Pictures paired with source code
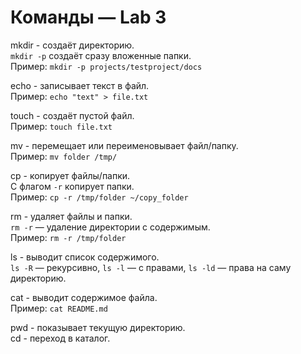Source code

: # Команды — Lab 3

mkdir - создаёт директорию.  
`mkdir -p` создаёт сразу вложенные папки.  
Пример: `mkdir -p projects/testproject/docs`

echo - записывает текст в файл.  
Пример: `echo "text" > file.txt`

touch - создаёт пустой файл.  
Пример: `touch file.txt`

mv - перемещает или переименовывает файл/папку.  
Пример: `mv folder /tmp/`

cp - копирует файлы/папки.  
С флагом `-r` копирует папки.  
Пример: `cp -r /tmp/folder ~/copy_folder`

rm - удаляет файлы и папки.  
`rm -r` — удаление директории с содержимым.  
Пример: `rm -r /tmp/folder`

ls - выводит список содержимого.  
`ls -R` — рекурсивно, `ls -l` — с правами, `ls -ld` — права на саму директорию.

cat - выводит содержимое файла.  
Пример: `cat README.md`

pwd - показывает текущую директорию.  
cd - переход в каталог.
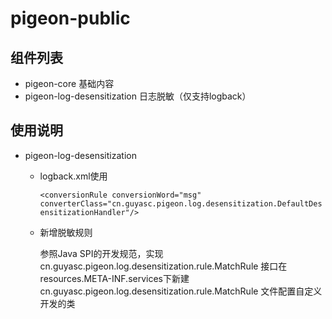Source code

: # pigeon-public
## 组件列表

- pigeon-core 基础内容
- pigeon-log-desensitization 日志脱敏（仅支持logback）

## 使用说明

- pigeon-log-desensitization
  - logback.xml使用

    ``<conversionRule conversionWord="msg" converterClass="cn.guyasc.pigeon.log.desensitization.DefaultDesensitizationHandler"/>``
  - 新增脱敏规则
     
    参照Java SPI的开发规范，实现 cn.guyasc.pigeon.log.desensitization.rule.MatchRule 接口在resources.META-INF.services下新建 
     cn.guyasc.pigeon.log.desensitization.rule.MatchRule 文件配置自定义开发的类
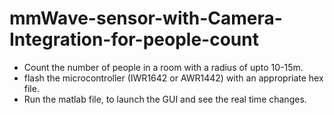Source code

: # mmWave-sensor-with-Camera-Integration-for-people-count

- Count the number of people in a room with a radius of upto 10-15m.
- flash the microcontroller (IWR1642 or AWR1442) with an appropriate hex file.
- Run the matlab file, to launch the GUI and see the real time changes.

YOUR TASK: Please give the stretch from the line containing "- Count the" through the end of the items as a Markdown table with columns named Row and Line, omitting blank lines.

WRITTEN RESPONSE:
| Row | Line |
|---|---|
| 1 | - Count the number of people in a room with a radius of upto 10-15m. |
| 2 | - flash the microcontroller (IWR1642 or AWR1442) with an appropriate hex file. |
| 3 | - Run the matlab file, to launch the GUI and see the real time changes. |